In some of our recent talks, colleagues have asked us about the Stanford parser and how it compared to Bitext technology (namely at our last workshop on Semantic Analysis of Big Data in San Francisco, and in our presentation in the Semantic Garage also in San Francisco).
We have revisited this parser and, as expected, results were impressive. Sentences taken from news sources get parsed elegantly and with a nice dependency tree for their constituents. The parser is based on a probabilistic approach, i.e., it needs to be trained using a hand-tagged corpus with POS (Part of Speech) tags; typically, the Wall Street Journal corpus from Penn Treebank. The question arises whether this approach is effective when a different type of text needs to be addressed (such as Social Media content, User Generated Reviews…). In this case, it is necessary to hand-tag new corpora for training the parser. Let's think about parsing tweets, which often feature ungrammatical sentences, slang, abbreviations, emoticons... and if this needs to be done in languages other than English, hand-tagging corpora for training a parser can be a hurdle for fully automating tasks like Social Media Analysis.

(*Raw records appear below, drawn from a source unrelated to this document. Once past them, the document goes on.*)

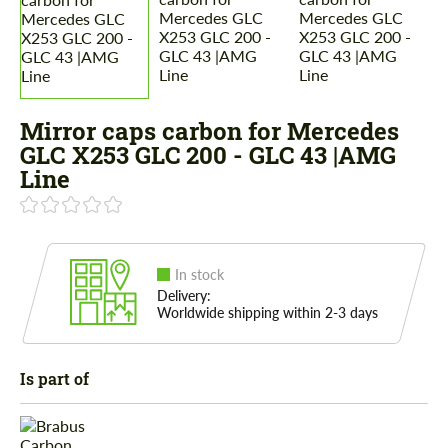
Mirror caps carbon for Mercedes
GLС X253 GLC 200 - GLC 43 |AMG
Line
In stock
Delivery:
Worldwide shipping within 2-3 days
Is part of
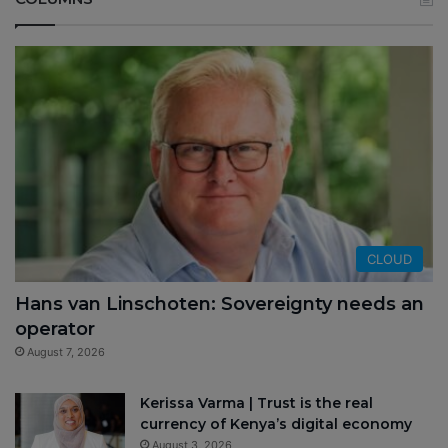
CLOUD
Hans van Linschoten: Sovereignty needs an
operator
August 7, 2026
Kerissa Varma | Trust is the real
currency of Kenya’s digital economy
August 3, 2026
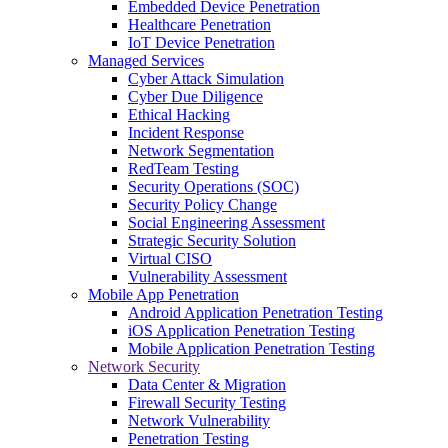
Embedded Device Penetration
Healthcare Penetration
IoT Device Penetration
Managed Services
Cyber Attack Simulation
Cyber Due Diligence
Ethical Hacking
Incident Response
Network Segmentation
RedTeam Testing
Security Operations (SOC)
Security Policy Change
Social Engineering Assessment
Strategic Security Solution
Virtual CISO
Vulnerability Assessment
Mobile App Penetration
Android Application Penetration Testing
iOS Application Penetration Testing
Mobile Application Penetration Testing
Network Security
Data Center & Migration
Firewall Security Testing
Network Vulnerability
Penetration Testing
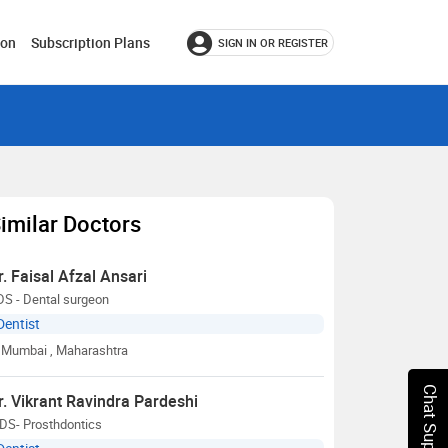
ion
Subscription Plans
SIGN IN OR REGISTER
imilar Doctors
r. Faisal Afzal Ansari
DS - Dental surgeon
Dentist
Mumbai
, Maharashtra
Chat Support
r. Vikrant Ravindra Pardeshi
DS- Prosthdontics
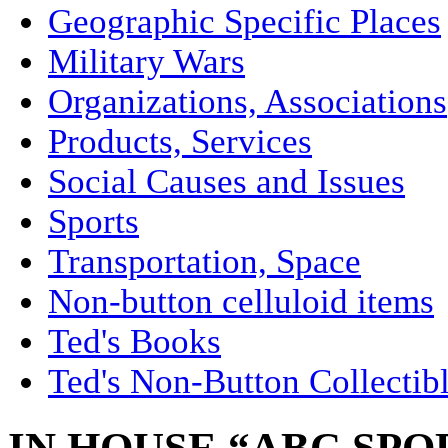
Geographic Specific Places
Military Wars
Organizations, Associations
Products, Services
Social Causes and Issues
Sports
Transportation, Space
Non-button celluloid items
Ted's Books
Ted's Non-Button Collectib
IN HOUSE “ABC SPO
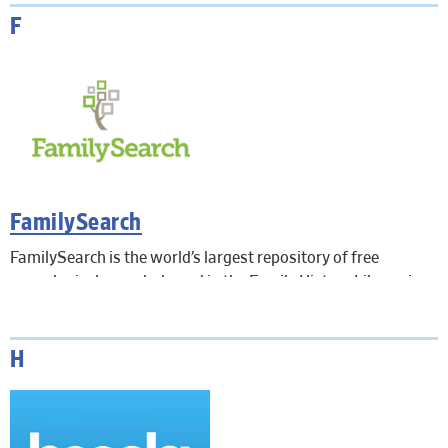
F
FamilySearch
FamilySearch is the world’s largest repository of free
genealogical records, based in the Family History Library in
Salt Lake City, Utah. Records from over 130 countries include
birth, marriage, death, census, probate, land, military,
International Genealogical Index, and more. In-Library use
H
only. Remote access is not available.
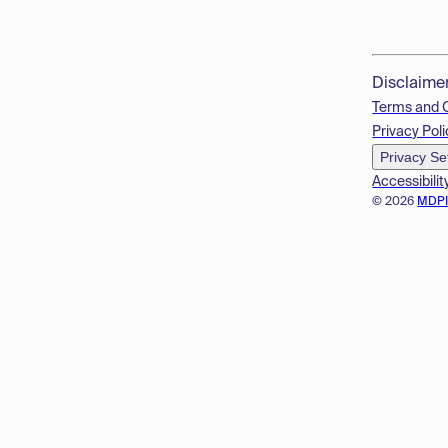
Disclaime
Terms and 
Privacy Poli
Privacy Se
Accessibilit
© 2026
MDP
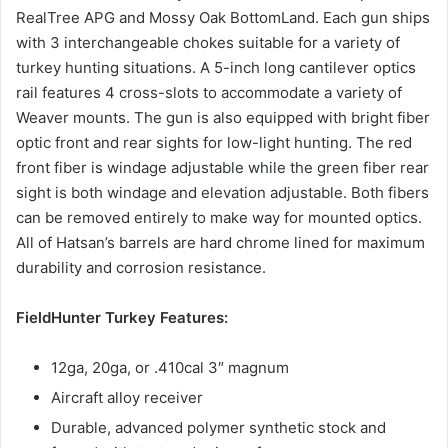
RealTree APG and Mossy Oak BottomLand. Each gun ships
with 3 interchangeable chokes suitable for a variety of
turkey hunting situations. A 5-inch long cantilever optics
rail features 4 cross-slots to accommodate a variety of
Weaver mounts. The gun is also equipped with bright fiber
optic front and rear sights for low-light hunting. The red
front fiber is windage adjustable while the green fiber rear
sight is both windage and elevation adjustable. Both fibers
can be removed entirely to make way for mounted optics.
All of Hatsan’s barrels are hard chrome lined for maximum
durability and corrosion resistance.
FieldHunter Turkey Features:
12ga, 20ga, or .410cal 3″ magnum
Aircraft alloy receiver
Durable, advanced polymer synthetic stock and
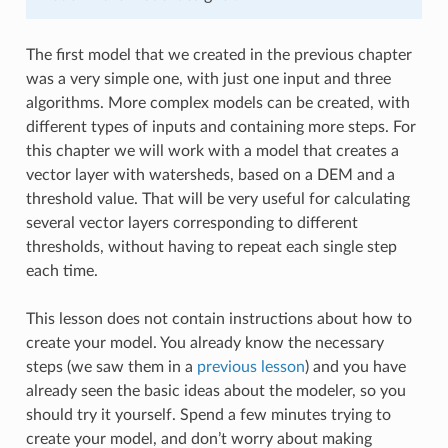
The first model that we created in the previous chapter
was a very simple one, with just one input and three
algorithms. More complex models can be created, with
different types of inputs and containing more steps. For
this chapter we will work with a model that creates a
vector layer with watersheds, based on a DEM and a
threshold value. That will be very useful for calculating
several vector layers corresponding to different
thresholds, without having to repeat each single step
each time.
This lesson does not contain instructions about how to
create your model. You already know the necessary
steps (we saw them in a
previous lesson
) and you have
already seen the basic ideas about the modeler, so you
should try it yourself. Spend a few minutes trying to
create your model, and don’t worry about making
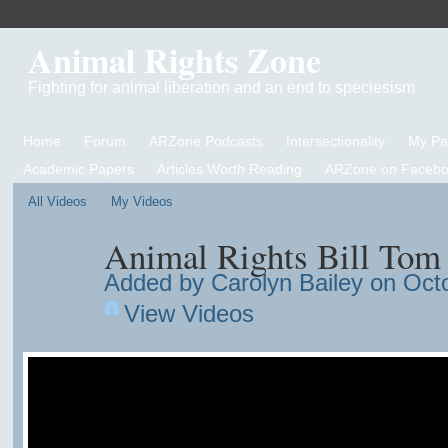
Animal Rights Zone
Fighting for animal liberation and an end to speciesism
Home
Forum
ARZone Podcasts
Intersectionality
My P
Academic Papers
Articles Worth Reading
ARZone on Facebo
All Videos
My Videos
Animal Rights Bill To
Added by
Carolyn Bailey
on Octo
View Videos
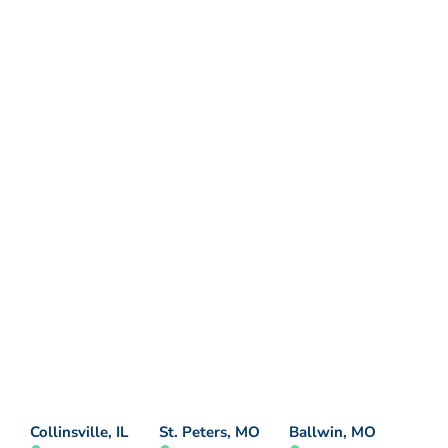
Collinsville, IL
St. Peters, MO
Ballwin, MO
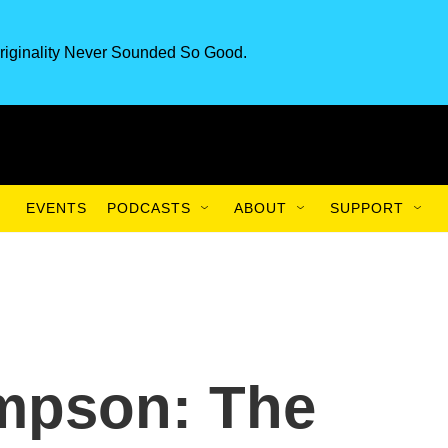
riginality Never Sounded So Good.
EVENTS
PODCASTS
ABOUT
SUPPORT
mpson: The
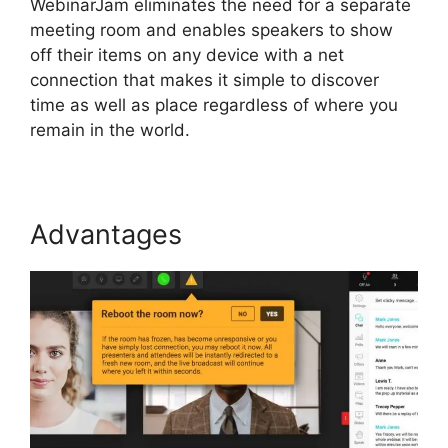
WebinarJam eliminates the need for a separate
meeting room and enables speakers to show
off their items on any device with a net
connection that makes it simple to discover
time as well as place regardless of where you
remain in the world.
Advantages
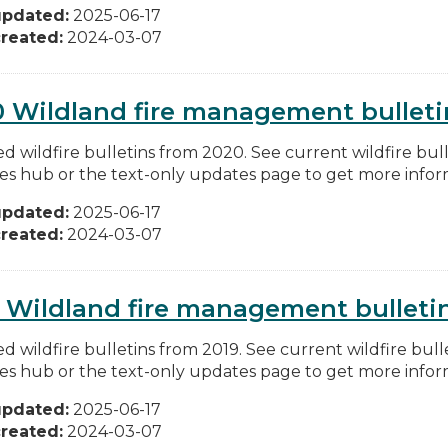
updated:
2025-06-17
reated:
2024-03-07
 Wildland fire management bulleti
d wildfire bulletins from 2020. See current wildfire bull
res hub or the text-only updates page to get more inform
updated:
2025-06-17
reated:
2024-03-07
 Wildland fire management bulleti
d wildfire bulletins from 2019. See current wildfire bull
res hub or the text-only updates page to get more inform
updated:
2025-06-17
reated:
2024-03-07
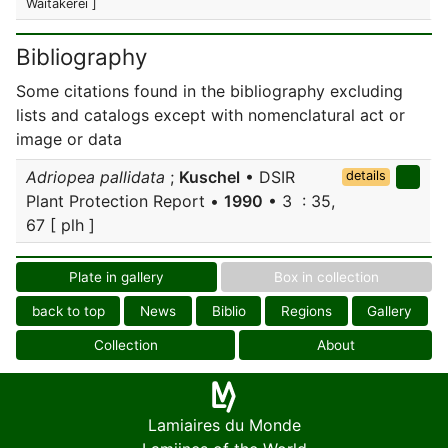
Waitakerei ]
Bibliography
Some citations found in the bibliography excluding
lists and catalogs except with nomenclatural act or
image or data
Adriopea pallidata
;
Kuschel
• DSIR
details
Plant Protection Report •
1990
• 3 : 35,
67 [ plh ]
Plate in gallery
Box in collection
back to top
News
Biblio
Regions
Gallery
Collection
About
Lamiaires du Monde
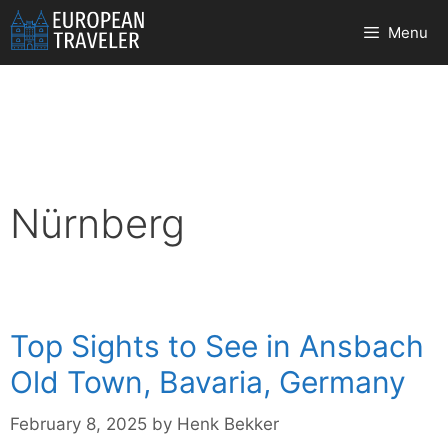
Skip
Menu
to
content
Nürnberg
Top Sights to See in Ansbach
Old Town, Bavaria, Germany
February 8, 2025
by
Henk Bekker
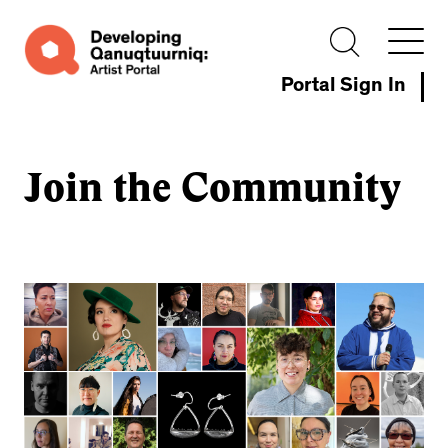
Portal Sign In
Join the Community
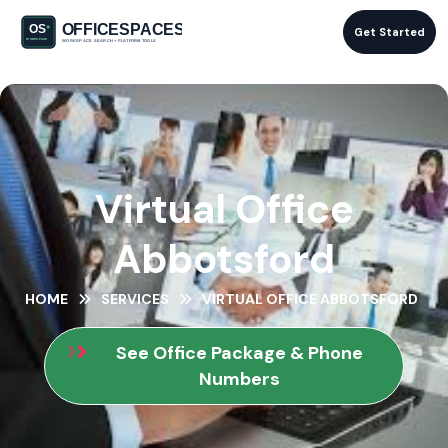
Get Started
Virtual Office
Abbotsford
HOME
SERVICES
VIRTUAL OFFICE ABBOTSFORD
See Office Package & Phone
Numbers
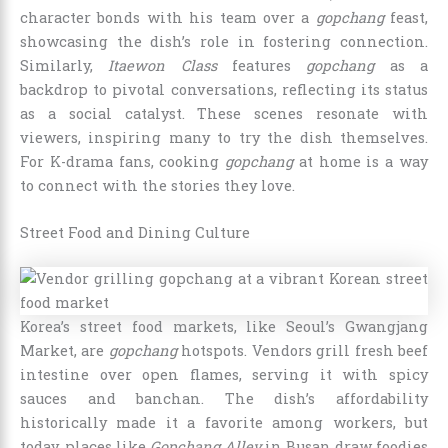
character bonds with his team over a
gopchang
feast,
showcasing the dish’s role in fostering connection.
Similarly,
Itaewon Class
features
gopchang
as a
backdrop to pivotal conversations, reflecting its status
as a social catalyst. These scenes resonate with
viewers, inspiring many to try the dish themselves.
For K-drama fans, cooking
gopchang
at home is a way
to connect with the stories they love.
Street Food and Dining Culture
Korea’s street food markets, like Seoul’s Gwangjang
Market, are
gopchang
hotspots. Vendors grill fresh beef
intestine over open flames, serving it with spicy
sauces and banchan. The dish’s affordability
historically made it a favorite among workers, but
today, places like
Gopchang Alley
in Busan draw foodies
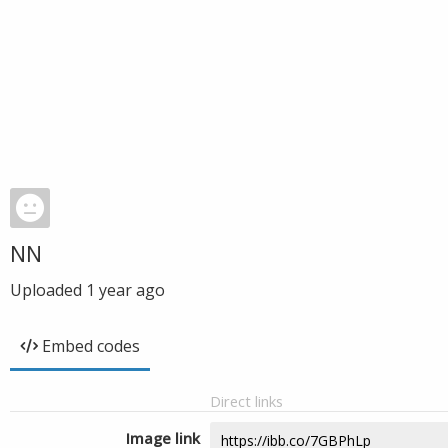
NN
Uploaded
1 year ago
Embed codes
Direct links
Image link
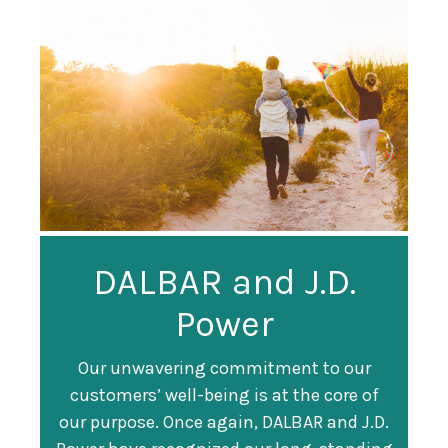
Guardian
DALBAR and J.D.
Guardian Ranked
Recognized as a
Power
#247 on Fortune
Training Top 100
500 List
Our unwavering commitment to our
customers’ well-being is at the core of
Organization
Fortune magazine ranked Guardian Life
our purpose. Once again, DALBAR and J.D.
#247 on its annual "
Fortune 500
" list of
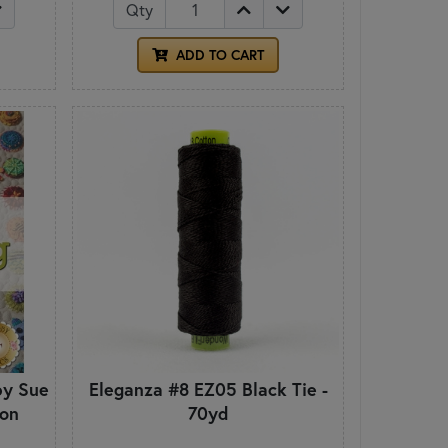
Qty
ADD TO CART
by Sue
Eleganza #8 EZ05 Black Tie -
ion
70yd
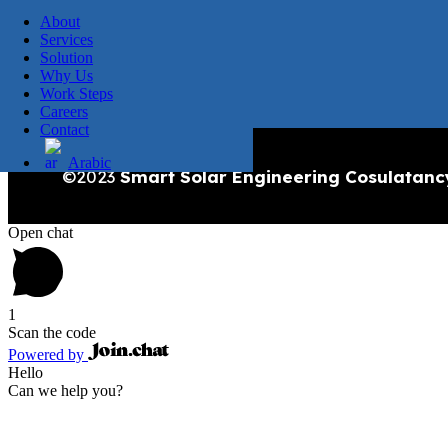
About
Services
Solution
Why Us
Work Steps
Careers
Contact
Arabic
©2023
Smart Solar Engineering Cosulatanc
Open chat
1
Scan the code
Powered by
Hello
Can we help you?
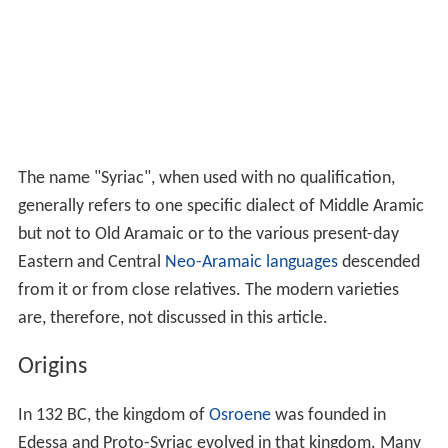
The name "Syriac", when used with no qualification,
generally refers to one specific dialect of Middle Aramic
but not to Old Aramaic or to the various present-day
Eastern and Central
Neo-Aramaic languages
descended
from it or from close relatives. The modern varieties
are, therefore, not discussed in this article.
Origins
In 132 BC, the kingdom of
Osroene
was founded in
Edessa and Proto-Syriac evolved in that kingdom. Many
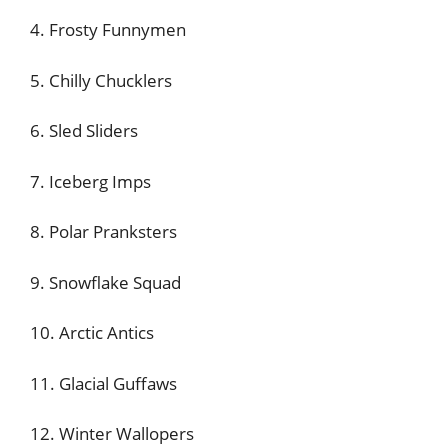
4. Frosty Funnymen
5. Chilly Chucklers
6. Sled Sliders
7. Iceberg Imps
8. Polar Pranksters
9. Snowflake Squad
10. Arctic Antics
11. Glacial Guffaws
12. Winter Wallopers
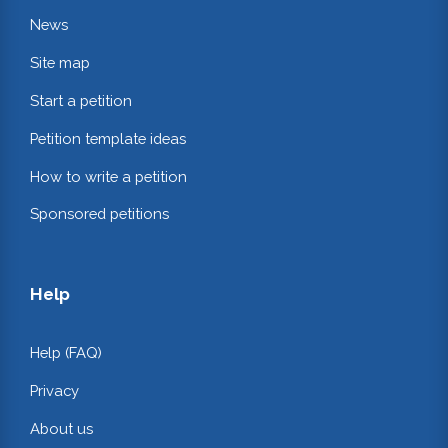
News
Site map
Start a petition
Petition template ideas
How to write a petition
Sponsored petitions
Help
Help (FAQ)
Privacy
About us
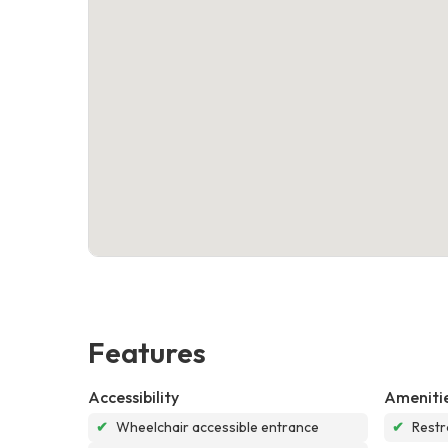
Features
Accessibility
Ameniti
✔
Wheelchair accessible entrance
✔
Rest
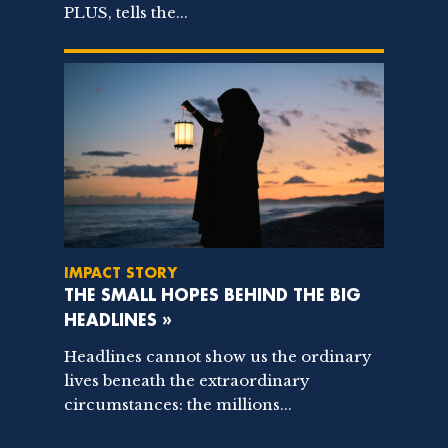
PLUS, tells the...
IMPACT STORY
THE SMALL HOPES BEHIND THE BIG
HEADLINES »
Headlines cannot show us the ordinary
lives beneath the extraordinary
circumstances: the millions...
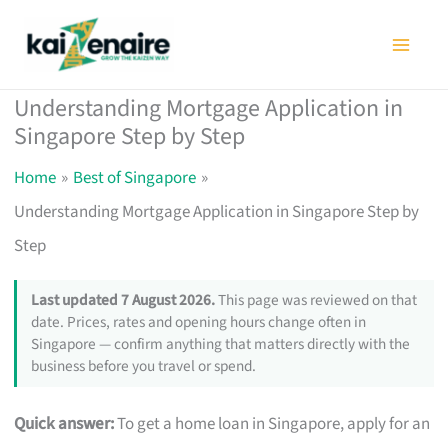
Skip
to
content
Understanding Mortgage Application in
Singapore Step by Step
Home
Best of Singapore
Understanding Mortgage Application in Singapore Step by
Step
Last updated 7 August 2026.
This page was reviewed on that
date. Prices, rates and opening hours change often in
Singapore — confirm anything that matters directly with the
business before you travel or spend.
Quick answer:
To get a home loan in Singapore, apply for an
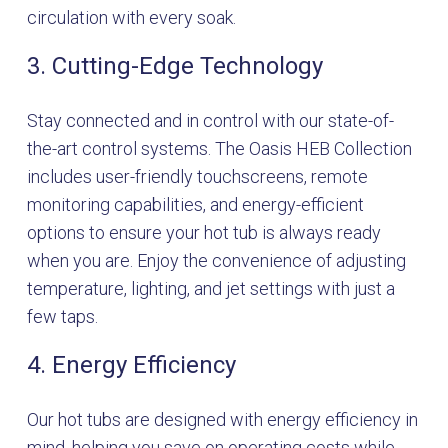
circulation with every soak.
3. Cutting-Edge Technology
Stay connected and in control with our state-of-
the-art control systems. The Oasis HEB Collection
includes user-friendly touchscreens, remote
monitoring capabilities, and energy-efficient
options to ensure your hot tub is always ready
when you are. Enjoy the convenience of adjusting
temperature, lighting, and jet settings with just a
few taps.
4. Energy Efficiency
Our hot tubs are designed with energy efficiency in
mind, helping you save on operating costs while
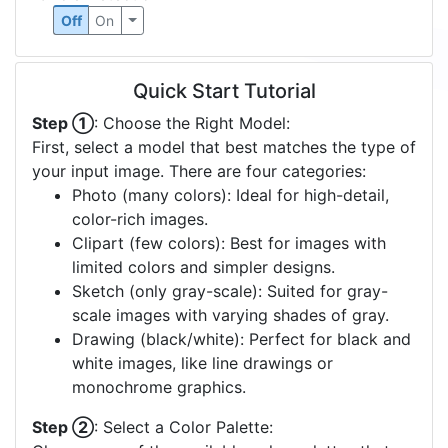
Off
On
Quick Start Tutorial
Step ①
: Choose the Right Model:
First, select a model that best matches the type of
your input image. There are four categories:
Photo (many colors): Ideal for high-detail,
color-rich images.
Clipart (few colors): Best for images with
limited colors and simpler designs.
Sketch (only gray-scale): Suited for gray-
scale images with varying shades of gray.
Drawing (black/white): Perfect for black and
white images, like line drawings or
monochrome graphics.
Step ②
: Select a Color Palette:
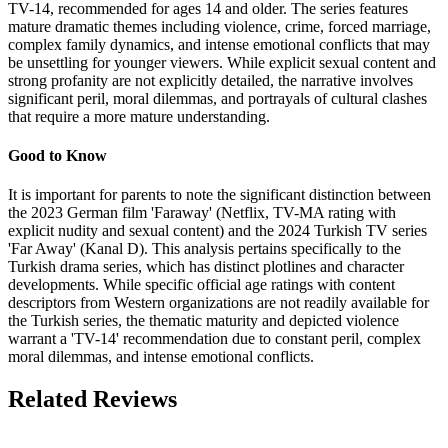
TV-14, recommended for ages 14 and older. The series features
mature dramatic themes including violence, crime, forced marriage,
complex family dynamics, and intense emotional conflicts that may
be unsettling for younger viewers. While explicit sexual content and
strong profanity are not explicitly detailed, the narrative involves
significant peril, moral dilemmas, and portrayals of cultural clashes
that require a more mature understanding.
Good to Know
It is important for parents to note the significant distinction between
the 2023 German film 'Faraway' (Netflix, TV-MA rating with
explicit nudity and sexual content) and the 2024 Turkish TV series
'Far Away' (Kanal D). This analysis pertains specifically to the
Turkish drama series, which has distinct plotlines and character
developments. While specific official age ratings with content
descriptors from Western organizations are not readily available for
the Turkish series, the thematic maturity and depicted violence
warrant a 'TV-14' recommendation due to constant peril, complex
moral dilemmas, and intense emotional conflicts.
Related Reviews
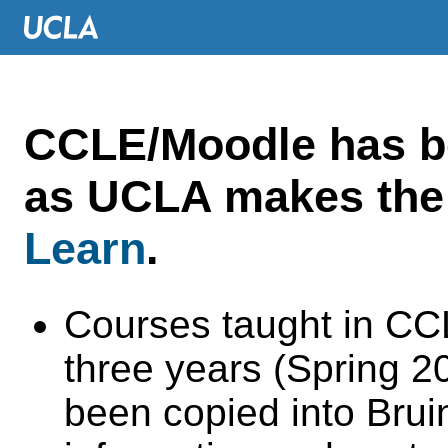
CCLE/Moodle has 
as UCLA makes the 
Learn
.
Courses taught in CC
three years (Spring 
been copied into Brui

In Bitext, we have had to face this situation since our customers deal with many different types of data and in multiple languages. We follow a linguistic approach whereby we can quickly develop grammars which describe the dependency structure of sentences at various level of detail, depending on whether we analyze Social Media content or News texts. Our linguistic parser is grammar-independent and dictionary-independent, and for a new language we can use the same parser just changing the linguistic data sources and, most importantly, we do not require hand-coded corpora to “train” our parser since it does not require any training. This is the downside; on the upside, the probabilistic information associated to rules can prove very useful. We are looking into ways to incorporate statistical information in our grammars so that the parser can select the correct analysis in cases where structural ambiguity is pervasive. A hybrid approach combining linguistic knowledge and statistical information could help in solving these sentences, which are more frequent than we usually think.